Depends on the representation of the string.
Once upon a time, we had simple string representations (e.g., ASCII) in which all the character codes took up a single unit of space in the string (8 bits ignoring the topmost).
[There were earlier string representations of 6 and 9 bits, but they had the same property
of being fixed-sized units).
Handling non-English langauges (Eastern Europe, Asia,...) caused people to propose various kinds of so-called "double-byte character strings" (DBCS), in which common charcters occupied a single unit, (pretty much the same set as the ASCII characters) now almost universally 8 bits, but the other characters are encoded as two bytes, the first of which occupies part of the 8 bits space which ASCII doesn't need, and a second byte, provding a character encoding scheme that has ~~ 15 bit characters.
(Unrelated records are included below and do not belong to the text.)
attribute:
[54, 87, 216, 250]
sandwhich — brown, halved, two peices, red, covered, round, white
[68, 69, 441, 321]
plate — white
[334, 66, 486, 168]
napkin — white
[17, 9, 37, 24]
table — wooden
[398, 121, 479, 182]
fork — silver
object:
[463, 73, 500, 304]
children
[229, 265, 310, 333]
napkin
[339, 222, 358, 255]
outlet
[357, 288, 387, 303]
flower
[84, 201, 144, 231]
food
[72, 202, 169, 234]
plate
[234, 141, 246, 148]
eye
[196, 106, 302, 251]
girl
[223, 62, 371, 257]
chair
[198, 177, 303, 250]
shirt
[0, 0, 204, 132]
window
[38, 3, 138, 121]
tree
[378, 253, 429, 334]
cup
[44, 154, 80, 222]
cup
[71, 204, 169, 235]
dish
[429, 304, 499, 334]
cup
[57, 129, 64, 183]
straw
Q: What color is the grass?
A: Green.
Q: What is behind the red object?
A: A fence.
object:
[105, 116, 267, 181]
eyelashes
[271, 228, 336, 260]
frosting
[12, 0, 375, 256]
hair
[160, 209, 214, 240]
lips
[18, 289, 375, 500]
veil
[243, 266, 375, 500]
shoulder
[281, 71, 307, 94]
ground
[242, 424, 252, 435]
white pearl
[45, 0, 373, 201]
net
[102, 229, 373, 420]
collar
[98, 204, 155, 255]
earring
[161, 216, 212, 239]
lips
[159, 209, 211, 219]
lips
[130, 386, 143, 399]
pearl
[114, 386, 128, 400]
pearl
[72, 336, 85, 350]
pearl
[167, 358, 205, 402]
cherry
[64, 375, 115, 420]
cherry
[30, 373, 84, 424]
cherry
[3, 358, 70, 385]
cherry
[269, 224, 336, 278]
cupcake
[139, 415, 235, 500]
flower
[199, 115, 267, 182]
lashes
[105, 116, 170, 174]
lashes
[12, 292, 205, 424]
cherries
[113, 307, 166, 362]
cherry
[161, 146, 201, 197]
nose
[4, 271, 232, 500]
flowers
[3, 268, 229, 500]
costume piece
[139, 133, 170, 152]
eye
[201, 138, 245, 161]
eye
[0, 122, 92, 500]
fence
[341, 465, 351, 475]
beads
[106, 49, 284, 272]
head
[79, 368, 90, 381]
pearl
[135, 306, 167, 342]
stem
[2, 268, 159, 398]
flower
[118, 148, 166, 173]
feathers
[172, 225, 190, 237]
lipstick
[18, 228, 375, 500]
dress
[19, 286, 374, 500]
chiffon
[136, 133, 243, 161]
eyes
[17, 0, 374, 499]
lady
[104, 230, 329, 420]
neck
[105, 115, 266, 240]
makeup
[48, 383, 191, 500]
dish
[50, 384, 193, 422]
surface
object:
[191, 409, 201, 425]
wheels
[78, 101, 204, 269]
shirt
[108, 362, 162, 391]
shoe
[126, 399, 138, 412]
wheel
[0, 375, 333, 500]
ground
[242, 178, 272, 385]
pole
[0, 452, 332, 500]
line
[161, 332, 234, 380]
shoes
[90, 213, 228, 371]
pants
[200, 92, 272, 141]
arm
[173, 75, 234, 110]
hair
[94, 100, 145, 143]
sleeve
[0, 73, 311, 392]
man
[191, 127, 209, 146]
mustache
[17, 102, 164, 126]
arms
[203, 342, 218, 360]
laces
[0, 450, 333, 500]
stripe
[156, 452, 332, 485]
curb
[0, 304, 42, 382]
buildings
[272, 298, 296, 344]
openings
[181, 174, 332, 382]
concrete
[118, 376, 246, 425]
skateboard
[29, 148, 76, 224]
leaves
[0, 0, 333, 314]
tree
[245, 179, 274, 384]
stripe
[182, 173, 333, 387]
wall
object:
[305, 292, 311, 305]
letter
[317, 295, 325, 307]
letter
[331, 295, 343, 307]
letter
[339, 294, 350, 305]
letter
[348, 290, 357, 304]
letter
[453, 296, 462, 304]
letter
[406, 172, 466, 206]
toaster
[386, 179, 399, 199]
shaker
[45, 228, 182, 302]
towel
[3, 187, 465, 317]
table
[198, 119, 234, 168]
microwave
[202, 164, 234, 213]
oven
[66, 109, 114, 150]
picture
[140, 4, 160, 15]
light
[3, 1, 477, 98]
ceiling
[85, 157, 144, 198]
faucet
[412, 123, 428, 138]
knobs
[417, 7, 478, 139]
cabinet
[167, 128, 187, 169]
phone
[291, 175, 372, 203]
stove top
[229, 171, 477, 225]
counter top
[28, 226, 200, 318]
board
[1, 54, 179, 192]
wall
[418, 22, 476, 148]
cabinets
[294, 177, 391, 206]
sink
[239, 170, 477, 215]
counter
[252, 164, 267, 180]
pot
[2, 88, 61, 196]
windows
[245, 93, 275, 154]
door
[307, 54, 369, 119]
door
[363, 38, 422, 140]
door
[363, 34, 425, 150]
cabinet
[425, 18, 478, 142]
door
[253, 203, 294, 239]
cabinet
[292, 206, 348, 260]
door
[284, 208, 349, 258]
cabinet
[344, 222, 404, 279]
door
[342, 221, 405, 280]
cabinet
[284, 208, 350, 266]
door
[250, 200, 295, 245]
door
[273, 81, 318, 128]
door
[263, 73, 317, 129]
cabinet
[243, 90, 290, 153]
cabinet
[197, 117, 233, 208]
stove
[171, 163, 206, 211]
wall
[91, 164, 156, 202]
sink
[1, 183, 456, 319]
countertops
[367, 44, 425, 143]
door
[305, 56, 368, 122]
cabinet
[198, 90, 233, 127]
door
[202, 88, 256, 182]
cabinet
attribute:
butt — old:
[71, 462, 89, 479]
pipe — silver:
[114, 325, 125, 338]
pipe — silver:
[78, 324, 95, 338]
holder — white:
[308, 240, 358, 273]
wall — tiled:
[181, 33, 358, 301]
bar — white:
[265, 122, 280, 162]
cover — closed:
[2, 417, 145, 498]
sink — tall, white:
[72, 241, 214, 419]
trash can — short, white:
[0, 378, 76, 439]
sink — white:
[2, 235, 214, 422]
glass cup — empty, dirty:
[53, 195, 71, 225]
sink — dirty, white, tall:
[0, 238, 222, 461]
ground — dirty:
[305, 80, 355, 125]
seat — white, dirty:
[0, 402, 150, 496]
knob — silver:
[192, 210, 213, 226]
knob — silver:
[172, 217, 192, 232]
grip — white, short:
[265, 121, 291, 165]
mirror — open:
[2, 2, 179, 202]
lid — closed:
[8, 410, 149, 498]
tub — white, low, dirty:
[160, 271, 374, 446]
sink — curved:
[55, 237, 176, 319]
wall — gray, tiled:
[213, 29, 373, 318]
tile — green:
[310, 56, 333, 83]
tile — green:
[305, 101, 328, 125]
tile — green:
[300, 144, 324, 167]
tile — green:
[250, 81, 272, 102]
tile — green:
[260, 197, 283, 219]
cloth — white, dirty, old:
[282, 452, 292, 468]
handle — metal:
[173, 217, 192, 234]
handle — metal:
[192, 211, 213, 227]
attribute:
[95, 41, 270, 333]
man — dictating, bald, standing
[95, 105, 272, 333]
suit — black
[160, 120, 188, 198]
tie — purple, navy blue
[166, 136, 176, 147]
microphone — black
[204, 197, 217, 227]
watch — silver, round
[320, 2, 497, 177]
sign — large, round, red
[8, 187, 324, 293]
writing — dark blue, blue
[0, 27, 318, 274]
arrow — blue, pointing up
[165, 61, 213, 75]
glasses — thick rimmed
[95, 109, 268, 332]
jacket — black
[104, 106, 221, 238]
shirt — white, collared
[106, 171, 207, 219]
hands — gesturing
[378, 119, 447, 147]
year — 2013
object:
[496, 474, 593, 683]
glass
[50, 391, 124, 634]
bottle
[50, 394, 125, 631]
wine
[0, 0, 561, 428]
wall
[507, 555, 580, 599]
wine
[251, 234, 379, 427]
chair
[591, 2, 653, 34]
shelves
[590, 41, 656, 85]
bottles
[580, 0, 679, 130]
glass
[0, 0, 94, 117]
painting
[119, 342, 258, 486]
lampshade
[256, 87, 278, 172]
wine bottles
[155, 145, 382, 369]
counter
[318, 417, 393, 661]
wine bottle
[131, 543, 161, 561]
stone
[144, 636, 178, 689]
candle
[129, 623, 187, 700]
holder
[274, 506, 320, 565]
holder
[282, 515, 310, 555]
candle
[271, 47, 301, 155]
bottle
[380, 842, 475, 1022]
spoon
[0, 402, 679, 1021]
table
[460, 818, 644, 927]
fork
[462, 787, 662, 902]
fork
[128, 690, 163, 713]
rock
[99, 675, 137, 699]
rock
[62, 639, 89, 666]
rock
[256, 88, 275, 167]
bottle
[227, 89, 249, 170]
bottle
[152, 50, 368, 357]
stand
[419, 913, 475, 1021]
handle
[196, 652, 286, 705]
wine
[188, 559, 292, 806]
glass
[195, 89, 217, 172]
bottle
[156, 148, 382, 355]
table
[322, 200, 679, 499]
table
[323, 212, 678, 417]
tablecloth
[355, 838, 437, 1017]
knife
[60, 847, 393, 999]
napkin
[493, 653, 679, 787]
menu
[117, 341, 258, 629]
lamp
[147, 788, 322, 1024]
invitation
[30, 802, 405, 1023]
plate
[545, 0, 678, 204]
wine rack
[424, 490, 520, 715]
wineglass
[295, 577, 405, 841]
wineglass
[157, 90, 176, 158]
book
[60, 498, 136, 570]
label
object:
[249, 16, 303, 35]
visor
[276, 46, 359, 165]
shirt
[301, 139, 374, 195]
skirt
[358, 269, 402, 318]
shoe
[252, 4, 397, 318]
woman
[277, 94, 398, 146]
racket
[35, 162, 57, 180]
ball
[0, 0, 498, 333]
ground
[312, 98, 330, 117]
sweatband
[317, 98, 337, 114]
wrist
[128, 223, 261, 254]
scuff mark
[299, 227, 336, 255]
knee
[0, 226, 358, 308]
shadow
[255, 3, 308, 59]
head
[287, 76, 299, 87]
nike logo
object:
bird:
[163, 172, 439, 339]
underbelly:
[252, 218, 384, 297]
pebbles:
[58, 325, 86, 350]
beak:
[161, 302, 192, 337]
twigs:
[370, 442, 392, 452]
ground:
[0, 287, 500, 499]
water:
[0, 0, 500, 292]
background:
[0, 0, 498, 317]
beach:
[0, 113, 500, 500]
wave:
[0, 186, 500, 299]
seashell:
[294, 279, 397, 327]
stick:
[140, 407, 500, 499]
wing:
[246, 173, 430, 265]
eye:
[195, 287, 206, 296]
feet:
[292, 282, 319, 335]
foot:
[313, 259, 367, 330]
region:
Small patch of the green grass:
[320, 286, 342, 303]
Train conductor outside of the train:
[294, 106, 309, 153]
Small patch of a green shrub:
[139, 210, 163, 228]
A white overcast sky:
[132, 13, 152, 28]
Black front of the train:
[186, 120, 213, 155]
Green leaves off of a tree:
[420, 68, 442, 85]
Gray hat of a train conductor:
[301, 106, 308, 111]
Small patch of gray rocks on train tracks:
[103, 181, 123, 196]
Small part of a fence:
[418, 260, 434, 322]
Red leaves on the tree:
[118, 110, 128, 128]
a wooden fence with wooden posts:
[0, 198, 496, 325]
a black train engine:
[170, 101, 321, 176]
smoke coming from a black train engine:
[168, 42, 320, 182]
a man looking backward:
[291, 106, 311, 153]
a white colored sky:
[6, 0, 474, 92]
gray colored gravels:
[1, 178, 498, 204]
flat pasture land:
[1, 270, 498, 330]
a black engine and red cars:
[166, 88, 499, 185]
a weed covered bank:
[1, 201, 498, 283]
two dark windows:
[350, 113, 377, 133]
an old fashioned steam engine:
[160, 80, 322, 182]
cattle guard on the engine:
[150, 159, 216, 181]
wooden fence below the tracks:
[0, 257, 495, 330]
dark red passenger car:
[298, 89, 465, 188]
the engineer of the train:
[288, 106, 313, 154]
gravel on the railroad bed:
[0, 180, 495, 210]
Tearing apart such strings is messy because the routine that does so has to understand the exact DBCS encoding scheme, and pick up 1 or 2 bytes at a time in accordance.
Along came Unicode, to solve the problem by providing 16 bit characters. Most modern progamming languages (Java, C#) provide those 16 bit characters as the basis of their string representations. Life got a lot easier (if we ignore the fact that even 16 bit unicode sometimes allows two sequential charcters to be composed to form what amounts to another characater already defined in the set).
The committee that enhances Unicode, however, couldn't resist, and extended Unicode beyond the 16 bits. We're now stuck back with the dumb DBCS scheme (actually worse, some take several bytes, IIRC) that Unicode was supposed to fix. So, to process strings in those
modern langauges, you again have to understand when a byte represents a single characater, and when it represents a lead-in to a multi character sequence.
If you're lucky, the string you have is composed only of 16 bit single characters in Unicode. If not, you'll need to consult your Unicode manual and pray that you have a Unicode string management library to help you do this right.
This last bit is such a colossal hassle, that a lot of coders punt and stick with Unicode-as-single-wide characters. Works in Europe. Not recommended in Asia.